We have an environment with two separate NiFi clusters, with no direct connectivity between them. We need to pass lots of small data packets between these instances.
I've tested the FlowFile Stream v3 format with MergeContent at the sending end, and the same format at the receiving end - works great. Automatic packing of FlowFile attributes is exactly what we need. We have another requirement though, which is to ultimately archive these merged bundles in a format that's essentially platform agnostic - i.e. can be read in its original form using standard tooling (think Bash/Python scripts) or third-party applications. The FlowFile Stream v3 format isn't really suitable for this I believe, as only NiFi can read it. I suppose technically one could invoke the relevant Java class to read it, but that's not workable where certain third-party tools are involved.

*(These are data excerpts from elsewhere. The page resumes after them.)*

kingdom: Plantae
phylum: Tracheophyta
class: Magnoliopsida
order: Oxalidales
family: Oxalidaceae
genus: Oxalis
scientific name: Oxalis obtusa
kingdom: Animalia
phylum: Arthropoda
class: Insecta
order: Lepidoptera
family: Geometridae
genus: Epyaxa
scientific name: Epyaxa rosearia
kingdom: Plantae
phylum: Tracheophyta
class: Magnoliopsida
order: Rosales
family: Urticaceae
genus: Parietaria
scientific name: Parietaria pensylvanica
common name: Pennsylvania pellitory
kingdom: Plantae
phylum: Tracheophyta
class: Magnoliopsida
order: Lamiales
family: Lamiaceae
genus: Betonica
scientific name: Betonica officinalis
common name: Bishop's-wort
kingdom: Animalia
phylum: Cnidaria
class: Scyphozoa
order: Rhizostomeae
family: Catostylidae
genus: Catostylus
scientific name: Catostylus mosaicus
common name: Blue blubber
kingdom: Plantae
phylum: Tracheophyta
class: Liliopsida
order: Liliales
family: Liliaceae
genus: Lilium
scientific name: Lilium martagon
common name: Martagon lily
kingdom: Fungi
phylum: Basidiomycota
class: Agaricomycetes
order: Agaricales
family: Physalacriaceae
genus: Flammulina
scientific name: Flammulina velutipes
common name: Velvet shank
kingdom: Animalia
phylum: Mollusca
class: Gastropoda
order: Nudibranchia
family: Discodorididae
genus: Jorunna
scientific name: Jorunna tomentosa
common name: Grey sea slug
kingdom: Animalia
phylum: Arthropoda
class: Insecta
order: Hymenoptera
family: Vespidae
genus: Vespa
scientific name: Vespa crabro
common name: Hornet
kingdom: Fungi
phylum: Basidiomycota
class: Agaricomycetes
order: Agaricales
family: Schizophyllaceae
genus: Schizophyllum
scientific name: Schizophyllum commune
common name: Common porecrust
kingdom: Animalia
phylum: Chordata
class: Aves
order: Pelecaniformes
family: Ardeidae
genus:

Avro format is an option, however the FlowFile attributes are aggregated (merged or combined, depending on configuration) into a single merged FlowFile. We need the original attributes preserved for each individual FlowFile within the merged archive.
The formats I have in mind are TAR and ZIP, both of which are already supported by MergeContent and UnpackContent. The missing part is the storage and retrieval of FlowFile attributes, which are currently discarded by the relevant TAR/ZIP implementations of these processors.
My proposal is to extend the basic TAR and ZIP functionality, giving the user the option of storing FlowFile attributes in files within the archive, using the FlowFile archive entry name as the base and adding a user-configurable extension. For instance, MergeContent would produce a file like:
Similarly, UnpackContent would read the archive and if configured to parse attributes from files, it would for each FlowFile entry, read the next file in sequence as an attributes file and merge any attributes defined in that file with any existing attributes written by that processor.
The user would be able to configure a MergeContent RecordWriter for writing out attributes, which would provide the flexibility of choosing their output format (for instance, CSV or JSON). They would likewise be able to configure a RecordReader in UnpackContent.
The extension of attribute storage and retrieval for these common archive formats would enhance the ability of dataflow admins to store FlowFiles, along with their attributes, in such a way that they are (and remain) readable by current and future archiving systems - without being dependent on NiFi.